Chardonnay

Il vitigno di fama mondiale Chardonnay è anche conosciuto come Feinburgunder nei paesi di lingua tedesca. La quota di coltivazione dello Chardonnay nel Champagne è circa 26%. La regione della Côte des Blancs è la principale zona di coltivazione. A differenza del blu Pinot Noir e dell'altrettanto blu Pinot Meunier, lo Chardonnay è un'uva "bianca" o inizialmente giallo-verde e alla fine giallo-oro quando è completamente matura.

Il vitigno Chardonnay è sensibile al gelo. Inoltre, germoglia prima delle varietà Pinot Noir e Pinot Meunier. Questo vitigno preferisce anche molto sole.

Così, lo Chardonnay deve essere inteso come un po' più esigente nella coltivazione. Tuttavia, produce meravigliosi Blanc de Blancs e cuvées. Le uve Chardonnay danno agli champagne una finezza saporita e una fragranza fresca e piacevole, che può ricordare i fiori di camomilla, gelsomino, violette, arancia, rose e molto altro.

La patria originaria dell'uva Chardonnay è contestata.
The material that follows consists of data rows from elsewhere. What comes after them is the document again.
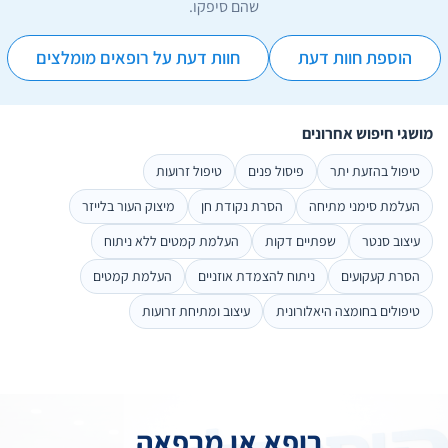
שהם סיפקו.
הוספת חוות דעת
חוות דעת על רופאים מומלצים
מושגי חיפוש אחרונים
טיפול בהזעת יתר
פיסול פנים
טיפול זרועות
העלמת סימני מתיחה
הסרת נקודת חן
מיצוק העור בלייזר
עיצוב סנטר
שפתיים דקות
העלמת קמטים ללא ניתוח
הסרת קעקועים
ניתוח להצמדת אוזניים
העלמת קמטים
טיפולים בחומצה היאלורונית
עיצוב ומתיחת זרועות
רופא או מרפאה,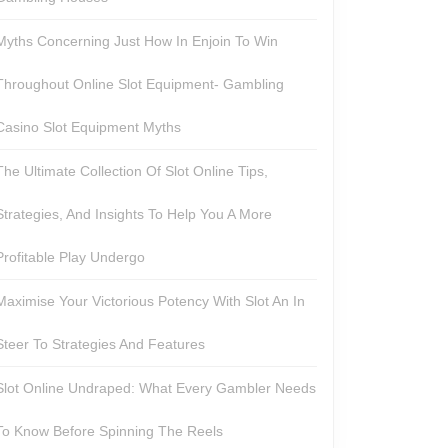
Myths Concerning Just How In Enjoin To Win
Throughout Online Slot Equipment- Gambling
Casino Slot Equipment Myths
The Ultimate Collection Of Slot Online Tips,
Strategies, And Insights To Help You A More
Profitable Play Undergo
Maximise Your Victorious Potency With Slot An In
Steer To Strategies And Features
Slot Online Undraped: What Every Gambler Needs
To Know Before Spinning The Reels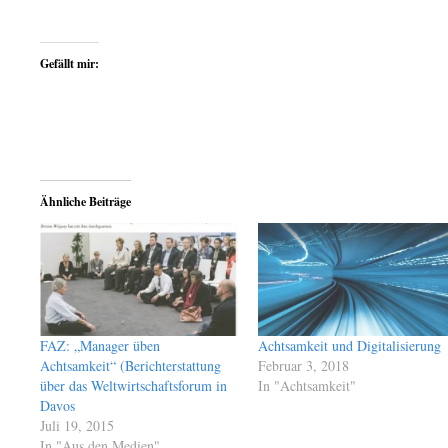
Gefällt mir:
Ähnliche Beiträge
FAZ: „Manager üben
Achtsamkeit und Digitalisierung
Achtsamkeit“ (Berichterstattung
Februar 3, 2018
über das Weltwirtschaftsforum in
In "Achtsamkeit"
Davos
Juli 19, 2015
In "Aus den Medien"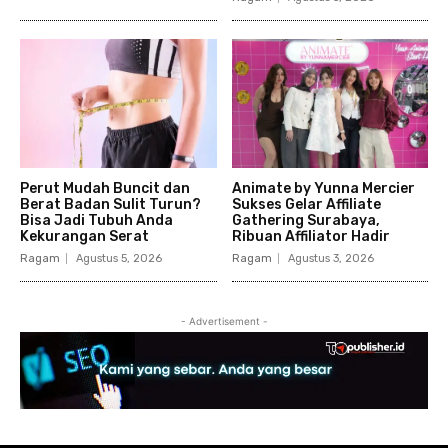
Perut Mudah Buncit dan
Animate by Yunna Mercier
Berat Badan Sulit Turun?
Sukses Gelar Affiliate
Bisa Jadi Tubuh Anda
Gathering Surabaya,
Kekurangan Serat
Ribuan Affiliator Hadir
Ragam
Agustus 5, 2026
Ragam
Agustus 3, 2026
- Advertisement -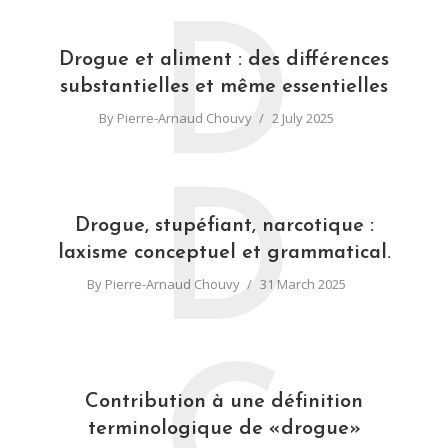
D
Drogue et aliment : des différences
substantielles et même essentielles
By
Pierre-Arnaud Chouvy
2 July 2025
D
Drogue, stupéfiant, narcotique :
laxisme conceptuel et grammatical.
By
Pierre-Arnaud Chouvy
31 March 2025
Contribution à une définition
terminologique de «drogue»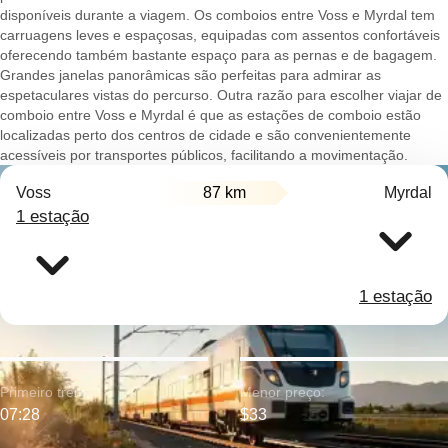
disponíveis durante a viagem. Os comboios entre Voss e Myrdal tem
carruagens leves e espaçosas, equipadas com assentos confortáveis
oferecendo também bastante espaço para as pernas e de bagagem.
Grandes janelas panorâmicas são perfeitas para admirar as
espetaculares vistas do percurso. Outra razão para escolher viajar de
comboio entre Voss e Myrdal é que as estações de comboio estão
localizadas perto dos centros de cidade e são convenientemente
acessíveis por transportes públicos, facilitando a movimentação.
Voss
87 km
Myrdal
1 estação
1 estação
Primeiro trem:
Menor preço:
07:28
$33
Ci sono molte indicazioni che il Pinot della Borgogna sia imparentato o incrociato con l'uva Heunisch. Ci sono anche speculazioni che lo Chardonnay fu probabilmente introdotto in Francia dal Libano durante le Crociate. Una ricerca storica di Claude Taittinger fa risalire l'origine delle prime viti di Chardonnay al menestrello Thibaud, che le scoprì a Cipro nel 1240 al suo ritorno dalle crociate e portò quindi talee di Chardonnay nella sua nativa Champagne. Il successo della diffusione del vitigno nella Champagne e nella Borgogna è attribuito principalmente ai monaci benedettini.